No scuba diver wants to have to use it, and yet each and every one of them should be delighted that it is there. While the popularity of deep sea diving has increased remarkably over the past decade, the chamber ensures that divers no longer need to be airlifted to Plymouth or Portsmouth in the UK for top class medical treatment.
It is operated mainly by a team of committed, highly trained volunteers who are on call to help out medical staff 24 hours a day, seven days a week, in case any diver gets into difficulties in Irish waters.
Whether he or she needs to be airlifted from Co Kerry or take an ambulance from Carraroe, a committed team of three will be on hand to administer the treatment once the alarm is raised.
Decompression sickness or ‘the bends’, caused by breathing excess nitrogen under pressure, is a hazard faced by divers who surface too quickly or are forced to divert from their dive plans. Hyperbaric oxygen therapy is the only cure and UHG is the only hospital in the country to provide it.
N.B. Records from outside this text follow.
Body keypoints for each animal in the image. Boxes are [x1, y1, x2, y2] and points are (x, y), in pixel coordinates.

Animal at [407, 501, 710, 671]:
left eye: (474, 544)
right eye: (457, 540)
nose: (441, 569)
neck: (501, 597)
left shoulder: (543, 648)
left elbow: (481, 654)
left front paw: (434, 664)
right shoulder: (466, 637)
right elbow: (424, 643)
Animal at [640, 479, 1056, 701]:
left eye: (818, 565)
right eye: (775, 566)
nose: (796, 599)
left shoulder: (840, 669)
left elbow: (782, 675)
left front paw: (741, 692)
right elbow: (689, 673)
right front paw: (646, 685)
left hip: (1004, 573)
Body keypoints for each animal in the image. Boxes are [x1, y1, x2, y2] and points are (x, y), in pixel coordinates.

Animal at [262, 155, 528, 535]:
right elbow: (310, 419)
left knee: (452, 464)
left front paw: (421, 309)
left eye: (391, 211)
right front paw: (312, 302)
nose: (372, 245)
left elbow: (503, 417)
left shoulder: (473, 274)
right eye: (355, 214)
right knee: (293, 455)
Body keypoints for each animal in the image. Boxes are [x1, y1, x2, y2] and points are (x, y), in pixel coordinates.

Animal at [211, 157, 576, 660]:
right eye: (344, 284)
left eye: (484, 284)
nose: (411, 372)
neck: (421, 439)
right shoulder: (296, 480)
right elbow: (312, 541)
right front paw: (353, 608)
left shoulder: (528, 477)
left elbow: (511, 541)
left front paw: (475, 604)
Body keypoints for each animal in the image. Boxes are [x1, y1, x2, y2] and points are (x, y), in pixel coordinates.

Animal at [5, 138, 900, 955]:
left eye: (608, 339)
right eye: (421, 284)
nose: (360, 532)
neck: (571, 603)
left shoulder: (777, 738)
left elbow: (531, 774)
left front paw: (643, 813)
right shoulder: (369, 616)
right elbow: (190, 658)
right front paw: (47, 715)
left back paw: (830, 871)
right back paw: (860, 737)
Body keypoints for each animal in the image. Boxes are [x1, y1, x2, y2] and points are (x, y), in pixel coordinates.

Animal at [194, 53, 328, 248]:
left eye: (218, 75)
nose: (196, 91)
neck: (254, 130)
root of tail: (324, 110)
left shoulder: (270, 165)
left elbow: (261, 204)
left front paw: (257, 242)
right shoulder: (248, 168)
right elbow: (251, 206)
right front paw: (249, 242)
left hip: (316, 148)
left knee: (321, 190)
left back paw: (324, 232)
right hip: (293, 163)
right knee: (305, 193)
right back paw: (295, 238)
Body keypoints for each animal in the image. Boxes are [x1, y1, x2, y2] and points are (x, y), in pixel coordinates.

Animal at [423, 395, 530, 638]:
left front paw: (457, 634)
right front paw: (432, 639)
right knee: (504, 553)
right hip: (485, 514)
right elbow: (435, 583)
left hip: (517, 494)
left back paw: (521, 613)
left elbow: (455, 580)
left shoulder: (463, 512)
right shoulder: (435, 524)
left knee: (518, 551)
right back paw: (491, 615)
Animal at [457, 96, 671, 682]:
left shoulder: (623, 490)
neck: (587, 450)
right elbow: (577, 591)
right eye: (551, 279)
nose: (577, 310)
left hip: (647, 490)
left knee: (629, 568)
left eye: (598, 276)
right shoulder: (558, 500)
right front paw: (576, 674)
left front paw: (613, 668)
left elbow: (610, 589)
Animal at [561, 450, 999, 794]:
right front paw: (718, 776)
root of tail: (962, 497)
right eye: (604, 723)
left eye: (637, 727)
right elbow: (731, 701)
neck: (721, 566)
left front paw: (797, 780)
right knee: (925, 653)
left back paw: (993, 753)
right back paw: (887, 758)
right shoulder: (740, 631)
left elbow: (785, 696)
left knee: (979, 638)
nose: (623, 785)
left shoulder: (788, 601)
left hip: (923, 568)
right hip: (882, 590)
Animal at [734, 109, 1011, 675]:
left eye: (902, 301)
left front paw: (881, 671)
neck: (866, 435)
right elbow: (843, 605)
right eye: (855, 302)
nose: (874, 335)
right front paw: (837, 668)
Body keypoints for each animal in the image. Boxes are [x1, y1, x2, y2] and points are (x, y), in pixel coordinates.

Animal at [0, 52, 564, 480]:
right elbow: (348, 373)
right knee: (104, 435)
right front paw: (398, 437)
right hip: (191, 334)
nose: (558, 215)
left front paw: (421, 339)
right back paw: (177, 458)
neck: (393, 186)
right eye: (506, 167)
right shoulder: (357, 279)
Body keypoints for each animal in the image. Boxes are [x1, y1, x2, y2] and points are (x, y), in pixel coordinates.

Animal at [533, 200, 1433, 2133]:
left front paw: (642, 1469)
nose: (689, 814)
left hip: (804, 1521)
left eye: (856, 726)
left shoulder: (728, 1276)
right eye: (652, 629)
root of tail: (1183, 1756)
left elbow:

Symptoms of ‘the bends’ include joint pains along the arms or legs, severe itching, numbness, staggering due to poor balance, and acute pain. It is important to seek medical treatment as soon as possible if a diver experiences difficulties after a dive.
UHG was the first and only hospital in the country to get a hyperbaric chamber, pioneered by the late Dr Peter O’Beirn, who was also a keen diving enthusiast, back in 1976. A diver would be strapped into the old ten foot long capsule for treatment, but the unit became obsolete and had to be shut down a few years ago.
While the old chamber might have seemed uncomfortable, it did the job for any diver who got into difficulties through the 1970s, ‘80s, and ‘90s.
But it was unrecognizable compared to the sparkling new facility at UHG which has seating for ten patients, audio and visual links, and even a DVD player if a patient wishes to watch a film during treatment which can last for up to six hours.
At the moment, the chamber is only used for emergency cases of decompression illness or carbon monoxide poisoning. But, were the funding to become available, it could have a host of other uses, tackling traumatic brain injury, stroke, air embolism, gas gangrene, and nervous system problems which can be tackled by allowing a patient to breathe pure oxygen.